Guidance: This skill appears to do what it advertises: generate temporary emails and retrieve messages via public endpoints (api.mailtap.org) and public attachments (s3.mailtap.org). Before installing or letting agents use it autonomously, consider the following: - Attachments are publicly downloadable and may contain malware; ensure agents enforce MIME-type whitelists, file-size limits, and run downloaded files through a virus scanner or sandbox before processing or opening. - The included Python helper shows safety checks (whitelist and max size) but the file is truncated in the bundle — review the full helper code or reimplement download logic to confirm it does not execute unvalidated content. - Public temporary-email services are useful but can be abused for fraud or account creation; ensure your usage complies with service terms and your organization's policies. - Verify the API hostnames (api.mailtap.org, s3.mailtap.org) are the intended official endpoints and that you are comfortable allowing network access to them. If you need stronger assurance (e.g., for automated, high-volume workflows), request full source code for the helper or run downloads in an isolated environment; otherwise the skill is internally consistent with its stated purpose.

Review Dimensions

Purpose & Capability: okName/description (temporary disposable email) match the SKILL.md and openapi.json. The documented endpoints (generate, inbox, email) and S3 attachment URLs align with the stated purpose. No unrelated credentials, binaries, or install steps are requested.
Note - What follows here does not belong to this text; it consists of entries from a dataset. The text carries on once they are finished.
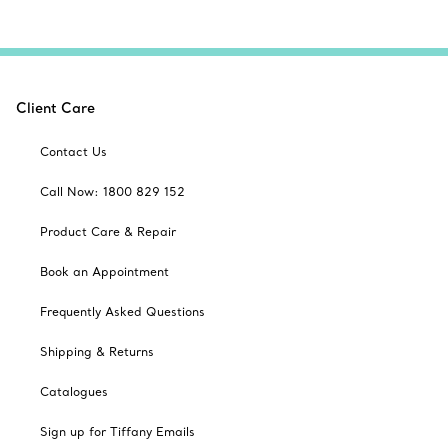
Client Care
Contact Us
Call Now: 1800 829 152
Product Care & Repair
Book an Appointment
Frequently Asked Questions
Shipping & Returns
Catalogues
Sign up for Tiffany Emails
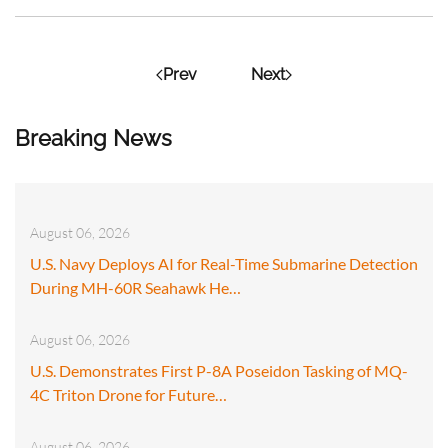
Prev
Next
Breaking News
August 06, 2026
U.S. Navy Deploys AI for Real-Time Submarine Detection
During MH-60R Seahawk He…
August 06, 2026
U.S. Demonstrates First P-8A Poseidon Tasking of MQ-
4C Triton Drone for Future…
August 06, 2026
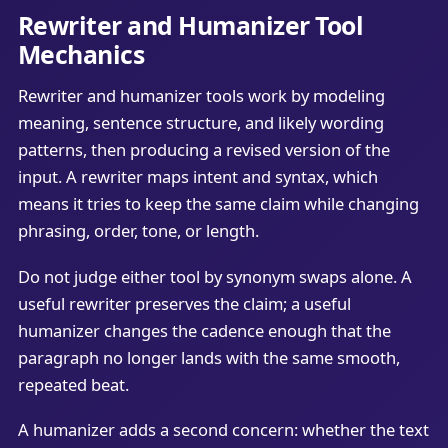
Rewriter and Humanizer Tool
Mechanics
Rewriter and humanizer tools work by modeling
meaning, sentence structure, and likely wording
patterns, then producing a revised version of the
input. A rewriter maps intent and syntax, which
means it tries to keep the same claim while changing
phrasing, order, tone, or length.
Do not judge either tool by synonym swaps alone. A
useful rewriter preserves the claim; a useful
humanizer changes the cadence enough that the
paragraph no longer lands with the same smooth,
repeated beat.
A humanizer adds a second concern: whether the text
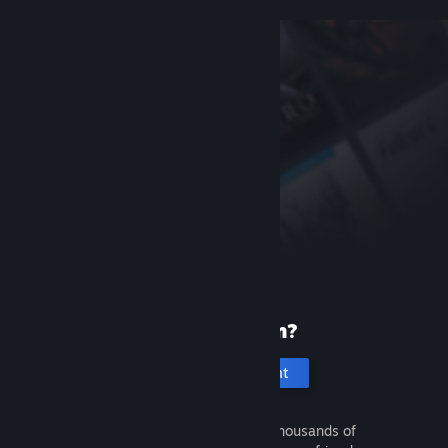
New to Steam?
Create an account
It's free and easy. Discover thousands of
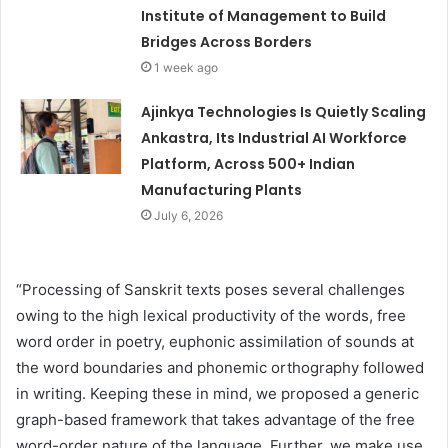
Institute of Management to Build
Bridges Across Borders
1 week ago
Ajinkya Technologies Is Quietly Scaling
Ankastra, Its Industrial AI Workforce
Platform, Across 500+ Indian
Manufacturing Plants
July 6, 2026
“Processing of Sanskrit texts poses several challenges
owing to the high lexical productivity of the words, free
word order in poetry, euphonic assimilation of sounds at
the word boundaries and phonemic orthography followed
in writing. Keeping these in mind, we proposed a generic
graph-based framework that takes advantage of the free
word-order nature of the language. Further, we make use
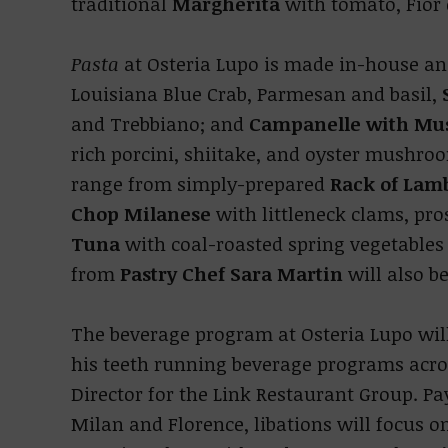
traditional
Margherita
with tomato, Fior 
Pasta
at Osteria Lupo is made in-house and
Louisiana Blue Crab, Parmesan and basil,
and Trebbiano; and
Campanelle with Mu
rich porcini, shiitake, and oyster mushro
range from simply-prepared
Rack of Lam
Chop Milanese
with littleneck clams, pros
Tuna
with coal-roasted spring vegetables
from
Pastry Chef Sara Martin
will also be
The beverage program at Osteria Lupo will
his teeth running beverage programs acro
Director for the Link Restaurant Group. Pa
Milan and Florence, libations will focus on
Instruction Scope: noteInstructions are narrowly scoped to calling the public API, polling inboxes, and downloading attachments. This is expected, but downloading attachments from a public S3 host is explicitly allowed by the skill and can expose agents to malicious files. The SKILL.md includes whitelist/size checks in a Python helper, which mitigates risk, but the helper is truncated in the provided artifact so the full download/validation flow could not be verified.
Install Mechanism: okInstruction-only skill with no install spec and no code files to execute. Lowest install risk — nothing is written to disk by an installer.
Credentials: okNo environment variables, credentials, or config paths are requested. That is proportionate for a public, no-auth API.
Persistence & Privilege: okSkill is not marked always:true and uses the normal agent invocation model. It does not request elevated or persistent platform privileges.